## Data for processing
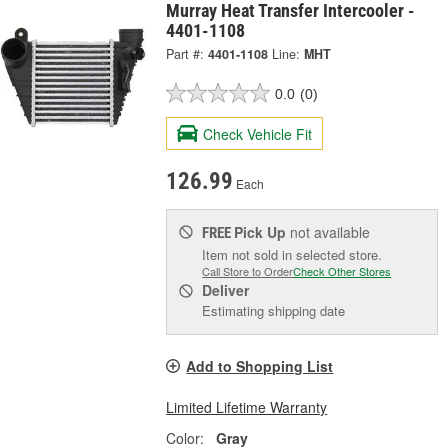
Murray Heat Transfer Intercooler -
4401-1108
Part #:
4401-1108
Line:
MHT
0.0
(0)
Check Vehicle Fit
126.99
Each
Pick Up
not available
FREE
Item not sold in selected store.
Call Store to Order
Check Other Stores
Deliver
Estimating shipping date
Add to Shopping List
Limited Lifetime Warranty
Color:
Gray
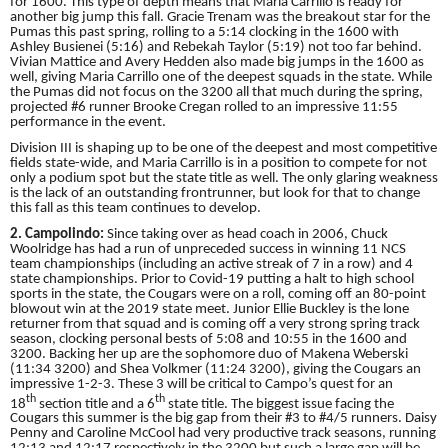
for 1600. This type of depth means that Maria Carrillo is ready for
another big jump this fall. Gracie Trenam was the breakout star for the
Pumas this past spring, rolling to a 5:14 clocking in the 1600 with
Ashley Busienei (5:16) and Rebekah Taylor (5:19) not too far behind.
Vivian Mattice and Avery Hedden also made big jumps in the 1600 as
well, giving Maria Carrillo one of the deepest squads in the state. While
the Pumas did not focus on the 3200 all that much during the spring,
projected #6 runner Brooke Cregan rolled to an impressive 11:55
performance in the event.
Division III is shaping up to be one of the deepest and most competitive
fields state-wide, and Maria Carrillo is in a position to compete for not
only a podium spot but the state title as well. The only glaring weakness
is the lack of an outstanding frontrunner, but look for that to change
this fall as this team continues to develop.
2. Campolindo:
Since taking over as head coach in 2006, Chuck
Woolridge has had a run of unpreceded success in winning 11 NCS
team championships (including an active streak of 7 in a row) and 4
state championships. Prior to Covid-19 putting a halt to high school
sports in the state, the Cougars were on a roll, coming off an 80-point
blowout win at the 2019 state meet. Junior Ellie Buckley is the lone
returner from that squad and is coming off a very strong spring track
season, clocking personal bests of 5:08 and 10:55 in the 1600 and
3200. Backing her up are the sophomore duo of Makena Weberski
(11:34 3200) and Shea Volkmer (11:24 3200), giving the Cougars an
impressive 1-2-3. These 3 will be critical to Campo’s quest for an
th
th
18
section title and a 6
state title. The biggest issue facing the
Cougars this summer is the big gap from their #3 to #4/5 runners. Daisy
Penny and Caroline McCool had very productive track seasons, running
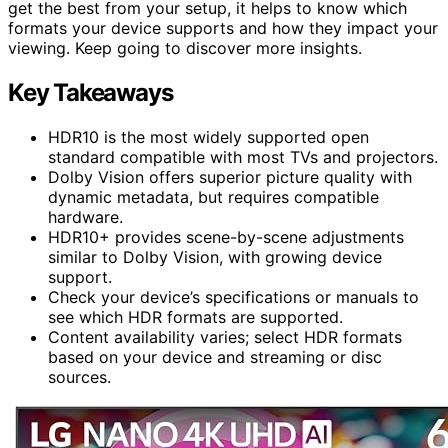
get the best from your setup, it helps to know which
formats your device supports and how they impact your
viewing. Keep going to discover more insights.
Key Takeaways
HDR10 is the most widely supported open
standard compatible with most TVs and projectors.
Dolby Vision offers superior picture quality with
dynamic metadata, but requires compatible
hardware.
HDR10+ provides scene-by-scene adjustments
similar to Dolby Vision, with growing device
support.
Check your device’s specifications or manuals to
see which HDR formats are supported.
Content availability varies; select HDR formats
based on your device and streaming or disc
sources.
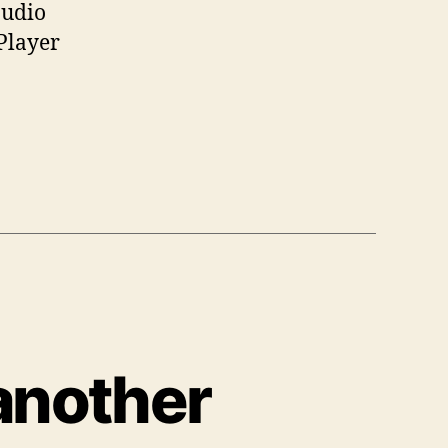
audio
Player
another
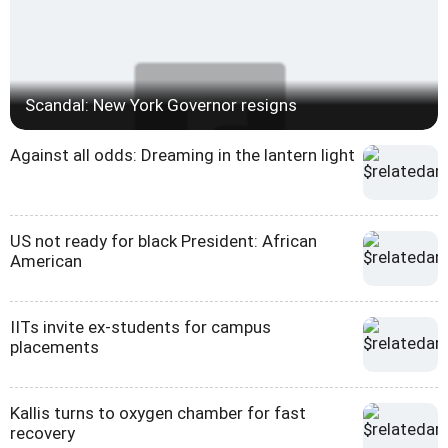
Scandal: New York Governor resigns
Against all odds: Dreaming in the lantern light
US not ready for black President: African
American
IITs invite ex-students for campus
placements
Kallis turns to oxygen chamber for fast
recovery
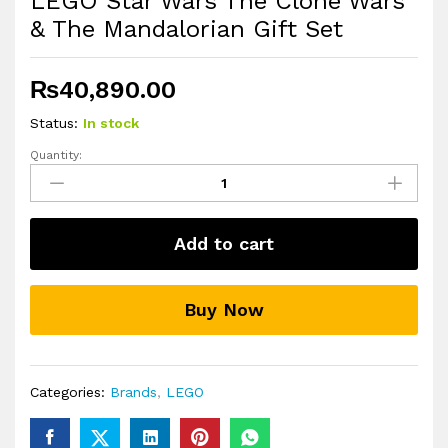
LEGO Star Wars The Clone Wars
& The Mandalorian Gift Set
₨
40,890.00
Status:
In stock
Quantity:
LEGO
Star
Wars
The
Add to cart
Clone
Wars
&
Buy Now
The
Mandalorian
Gift
Set
Categories:
Brands
,
LEGO
quantity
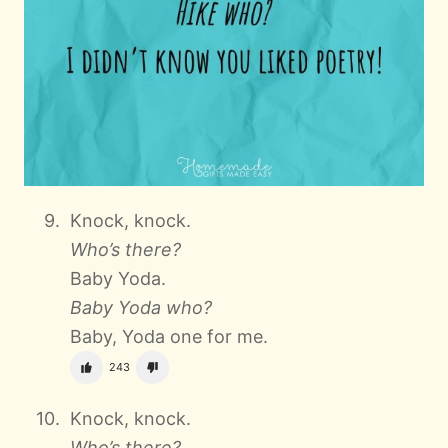
Knock, knock.
Who’s there?
Baby Yoda.
Baby Yoda who?
Baby, Yoda one for me.
243
Knock, knock.
Who’s there?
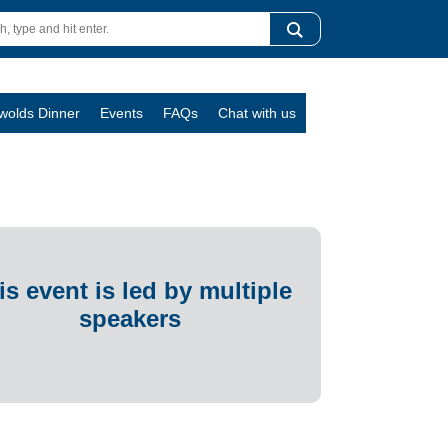
swolds Dinner
Events
FAQs
Chat with us
is event is led by multiple
speakers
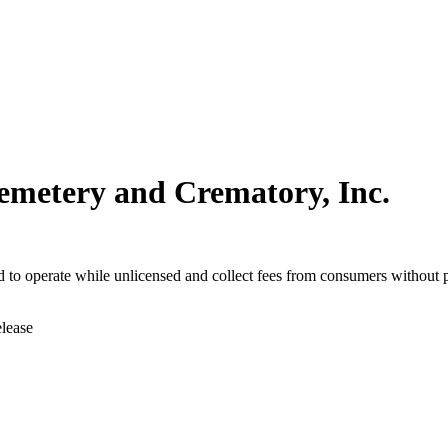
emetery and Crematory, Inc.
to operate while unlicensed and collect fees from consumers without p
elease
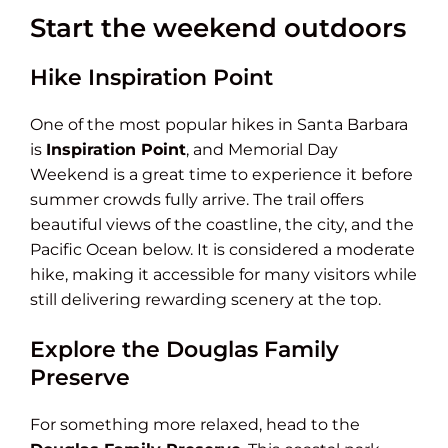
Start the weekend outdoors
Hike Inspiration Point
One of the most popular hikes in Santa Barbara
is
Inspiration Point
, and Memorial Day
Weekend is a great time to experience it before
summer crowds fully arrive. The trail offers
beautiful views of the coastline, the city, and the
Pacific Ocean below. It is considered a moderate
hike, making it accessible for many visitors while
still delivering rewarding scenery at the top.
Explore the Douglas Family
Preserve
For something more relaxed, head to the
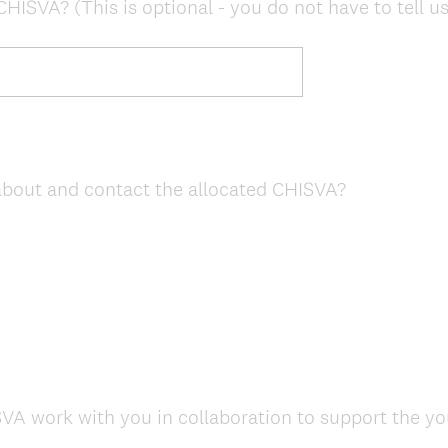
HISVA? (This is optional - you do not have to tell us
 about and contact the allocated CHISVA?
A work with you in collaboration to support the y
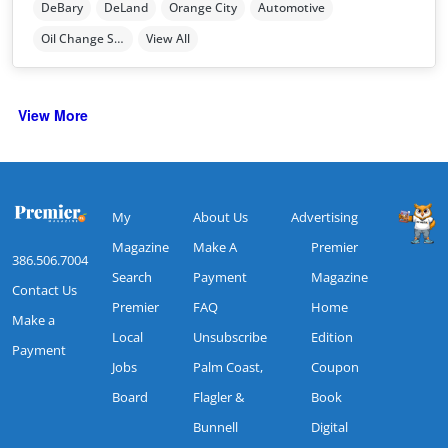
DeBary
DeLand
Orange City
Automotive
Oil Change Station
View All
View More
My
About Us
Advertising
Magazine
Make A
Premier
386.506.7004
Search
Payment
Magazine
Contact Us
Premier
FAQ
Home
Make a
Local
Unsubscribe
Edition
Payment
Jobs
Palm Coast,
Coupon
Board
Flagler &
Book
Bunnell
Digital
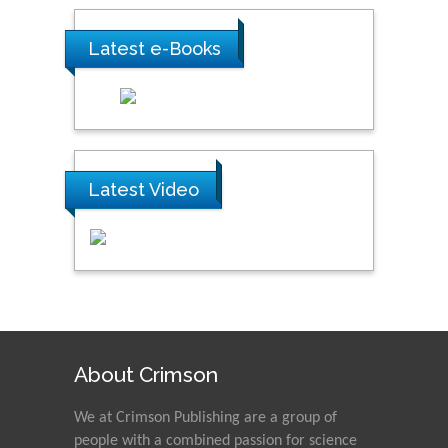
Latest e-Books
Latest Video
About Crimson
We at Crimson Publishing are a group of
people with a combined passion for science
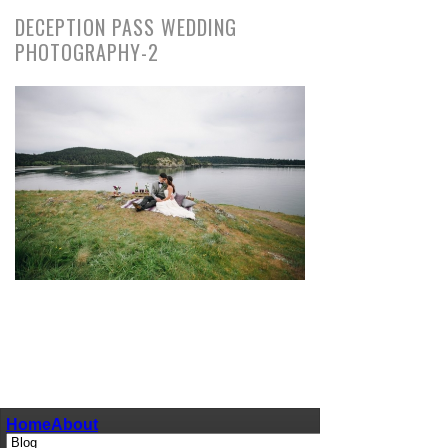
DECEPTION PASS WEDDING
PHOTOGRAPHY-2
pin
image
Home
About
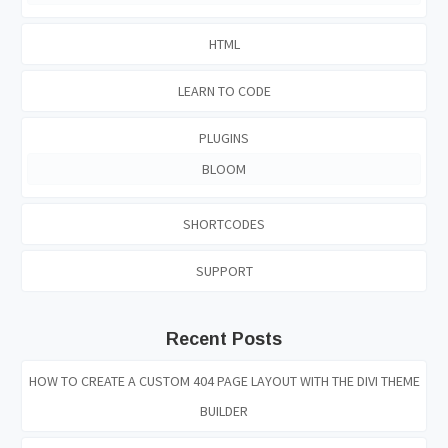
HTML
LEARN TO CODE
PLUGINS
BLOOM
SHORTCODES
SUPPORT
Recent Posts
HOW TO CREATE A CUSTOM 404 PAGE LAYOUT WITH THE DIVI THEME
BUILDER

## Problem to solve
Using the data above, establish how many lines include the word "ready"; the reply is that number only.

## Answer for the task
2